Apostolico Alberto, Bock Mary Ellen, Lonardi Stefano
Department of Computer Sciences, Purdue University, West Lafayette, IN 47907, USA.
J Comput Biol. 2003;10(3-4):283-311. doi: 10.1089/10665270360688020.
The problem of characterizing and detecting recurrent sequence patterns such as substrings or motifs and related associations or rules is variously pursued in order to compress data, unveil structure, infer succinct descriptions, extract and classify features, etc. In molecular biology, exceptionally frequent or rare words in bio-sequences have been implicated in various facets of biological function and structure. The discovery, particularly on a massive scale, of such patterns poses interesting methodological and algorithmic problems and often exposes scenarios in which tables and synopses grow faster and bigger than the raw sequences they are meant to encapsulate. In previous study, the ability to succinctly compute, store, and display unusual substrings has been linked to a subtle interplay between the combinatorics of the subword of a word and local monotonicities of some scores used to measure the departure from expectation. In this paper, we carry out an extensive analysis of such monotonicities for a broader variety of scores. This supports the construction of data structures and algorithms capable of performing global detection of unusual substrings in time and space linear in the subject sequences, under various probabilistic models.

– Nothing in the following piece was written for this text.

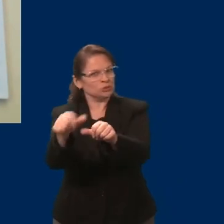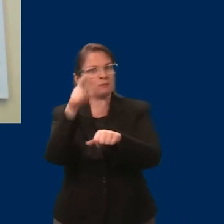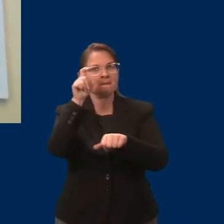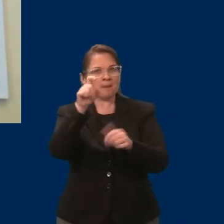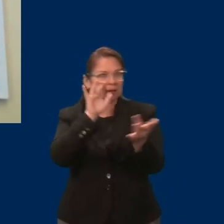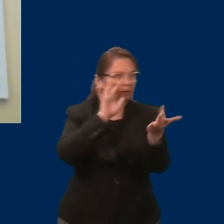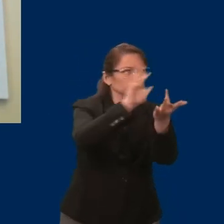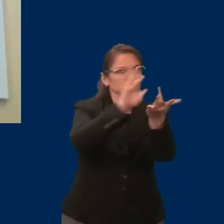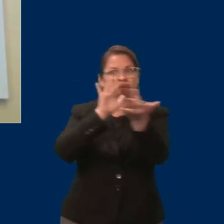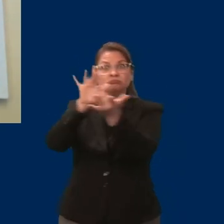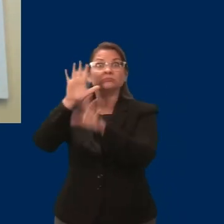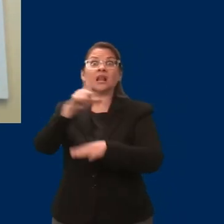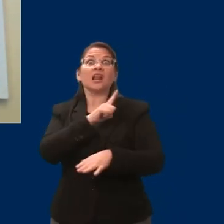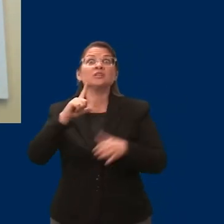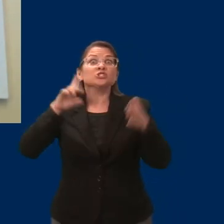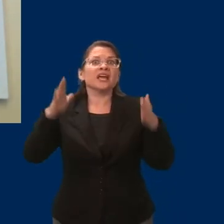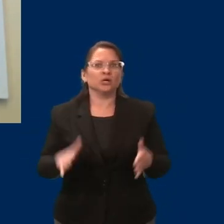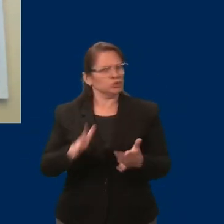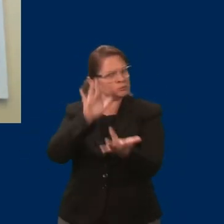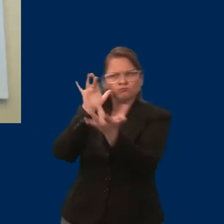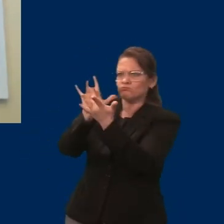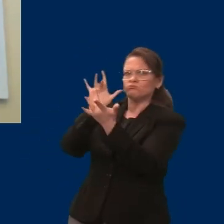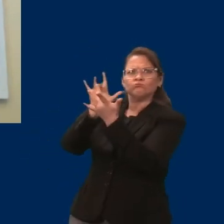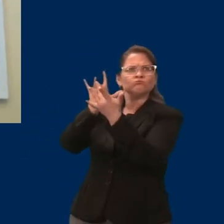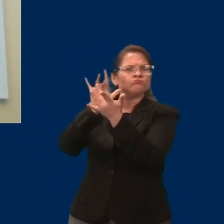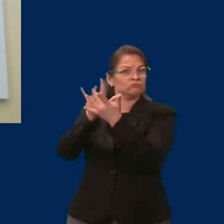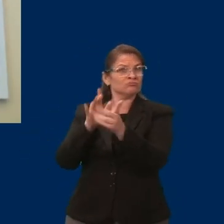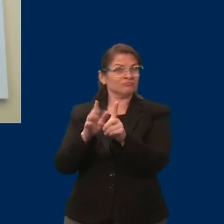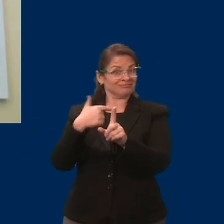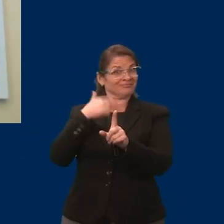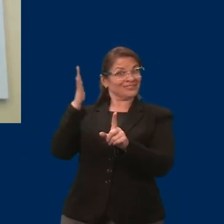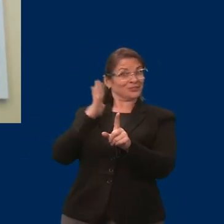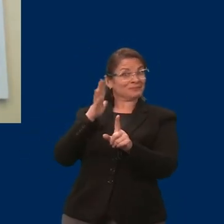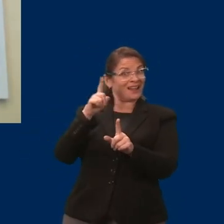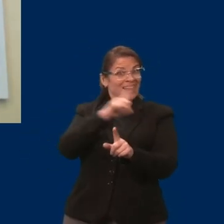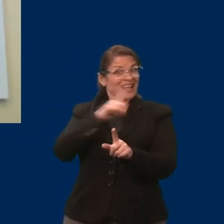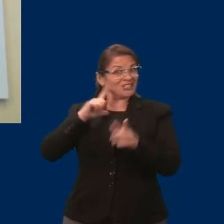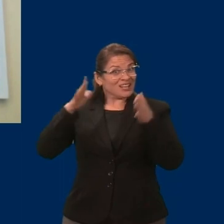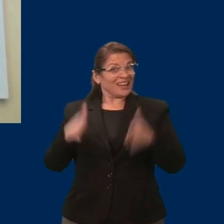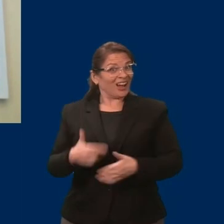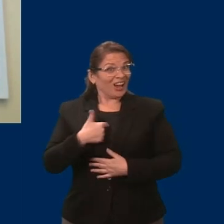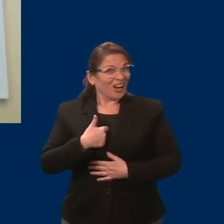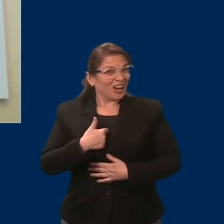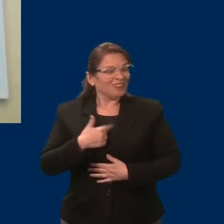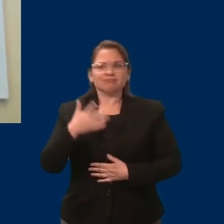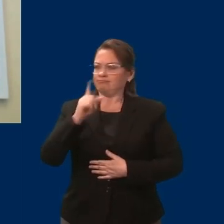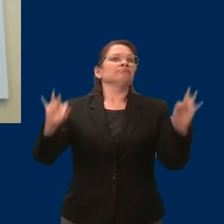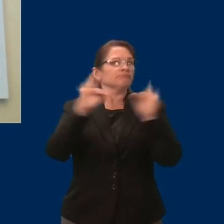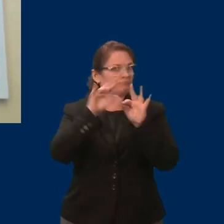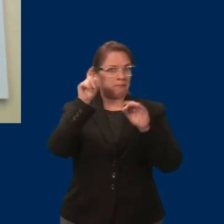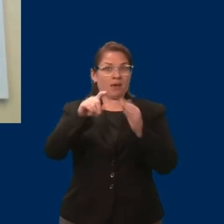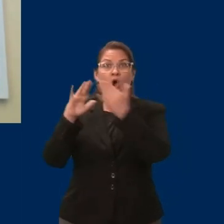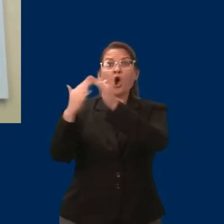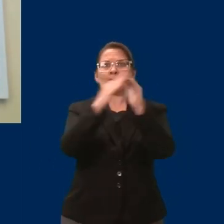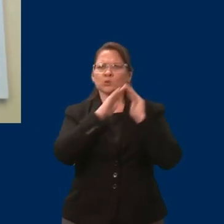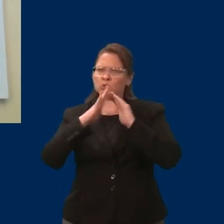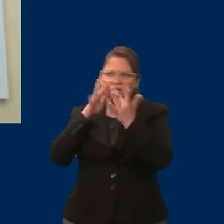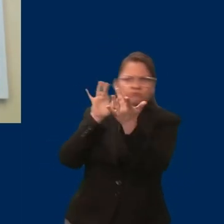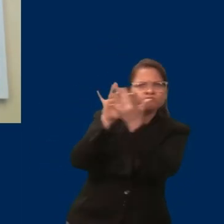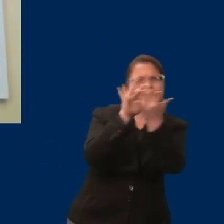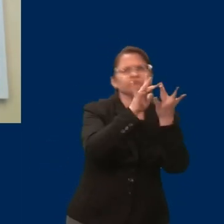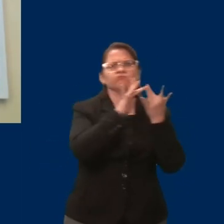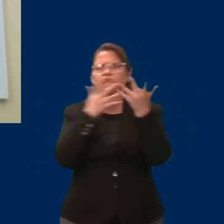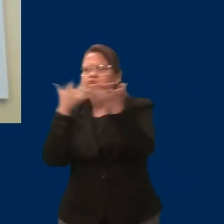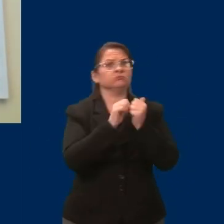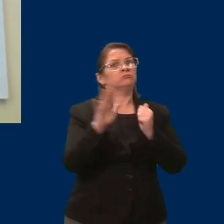I can tell you that those personal conversations in community, those personal notes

为了压缩数据、揭示结构、推断简洁描述、提取和分类特征等,人们以各种方式研究表征和检测诸如子串或基序等重复序列模式以及相关关联或规则的问题。在分子生物学中,生物序列中异常频繁或罕见的单词与生物功能和结构的各个方面都有关联。此类模式的发现,尤其是大规模的发现,带来了有趣的方法学和算法问题,并且常常揭示出表格和概要比它们旨在概括的原始序列增长得更快、更大的情况。在先前的研究中,简洁地计算、存储和显示异常子串的能力与单词子词的组合学和用于衡量与预期偏差的某些分数的局部单调性之间的微妙相互作用有关。在本文中,我们对更广泛的各种分数的此类单调性进行了广泛分析。这支持了能够在各种概率模型下,以与主题序列成线性的时间和空间对异常子串进行全局检测的数据结构和算法的构建。